「グゥ…。ガッ…。」
今まさに、近藤刑事の裸絞めにより、天使の史香さんは気絶寸前だった。
それは人間が天使に勝とうとする瞬間だった。
「ごめんよ、史香さん。
君が降伏の意思を示さない限り、この手を緩めるわけにはいかないんだ。
僕だって、いつまでも三人でユーレイ課をやっていきたかったさ…。」
「三人…?」
史香さんは絞め上げられながらも、息を詰まらせながらも近藤刑事の言葉に反応した。
大切なウリエル様を裏切り、人質に取った史香さんに対して、近藤刑事は今なお「三人」と言った。
人間とか天使とかじゃなく、あくまで史香さんを同僚と思いたい気持ちが私にも伝わった。

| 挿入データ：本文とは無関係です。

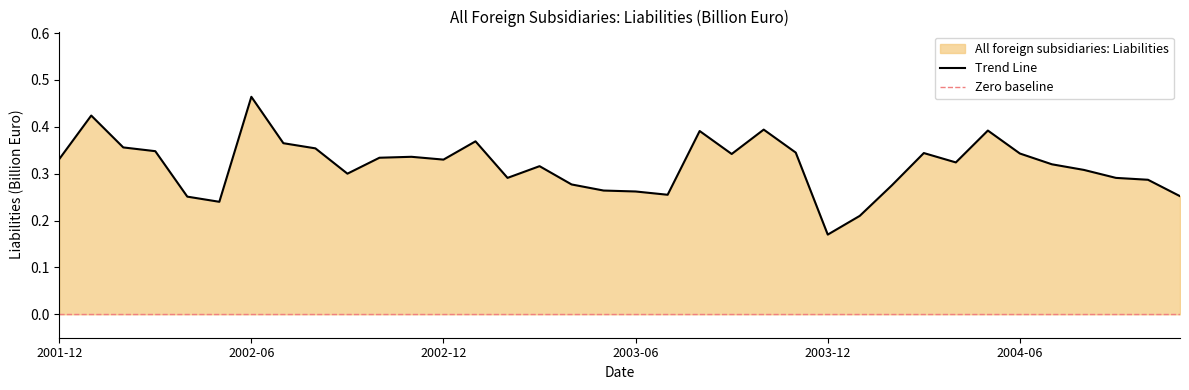

Count the number of categories in the chart.

36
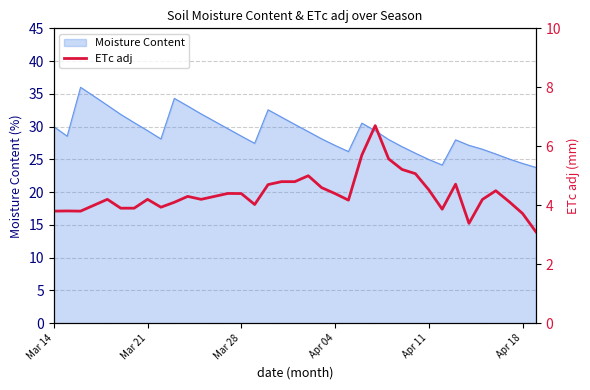

What is the maximum value for Moisture Content?

36.0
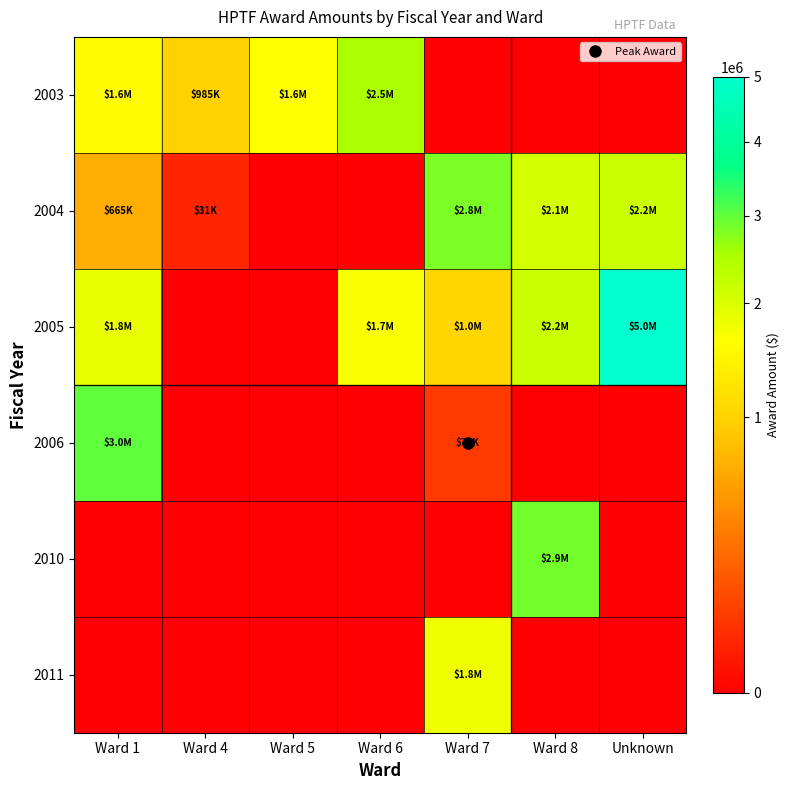

At which category is the sum across all series the highest?

Unknown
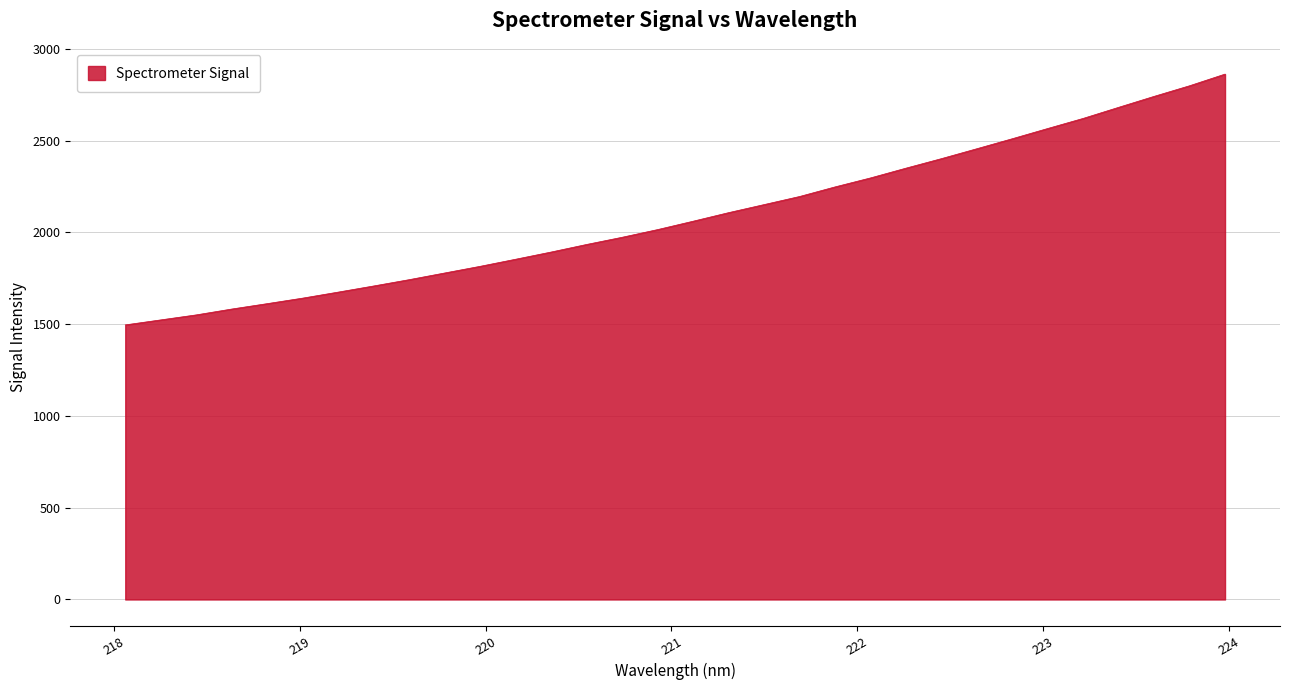

What is the difference between the maximum and minimum values?

1366.5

カフェで少しだけウリエル様から近藤刑事の話は聞いたが、話どおりの男性ってのは、悪魔の私にもわかった。
「…もう、声も出せないだろうから、聞いててよ。
僕だって宇都宮先輩が人間じゃない、って知った時はショックだったさ…。
でも、誰かを大切に想う気持ちに種族や階級は関係ないんだよ。」
「う、うるさ…。ゴホッ」
「ほら、喋ると余計に頸動脈が絞まるよ。
ホントにもう天使の術は使えないんだね。
実は今でも電撃とか地震とかの魔法使われたらどうしようって思ってるよ…。」
「ハハハ、刑事の兄ちゃんよ。痛みで魔力を封じられた下級天使にそこまで力はないさ。
だが、身体能力は人間以上だ。
さっさと落としちまいな。
なんなら俺が…。」
「佐田くんの友人さん、待ってください。
僕は史香さんの意思に任せたいんです。
『参った』をしてください。
そしたら僕は全力で天界のお偉方に情状酌量を求めますから!」
(馬鹿な…私が人間なぞに…。確かに魔力は封じられているが、私には人間の姿でも念力が使える。
そう、私は生まれながらのサイッキックだ。
インドラの剣がまだ実体化してるうちに念力でこの手に…。」
「そうそう、僕の様な人間の弁護なんかいらない!って言うなら、僕の胸ポケットに拳銃があるから。
貴女がそれを奪って僕を撃ってください!」
(馬鹿な…!この人間は自分から何を?
念力を使うより遥かに容易に殺れるぞ?)
「ちょっと近藤くん!そんな秘密言ったら…。」
「でも、僕の知ってる史香さんはそんなこと決してしません!」
(ウソ…?人間のクセに私を信じるの…。もっと早く君に会いたかった…。)
史香さんは畳を二回叩き、降伏した。
胸ポケットに拳銃は最初から入ってなかった。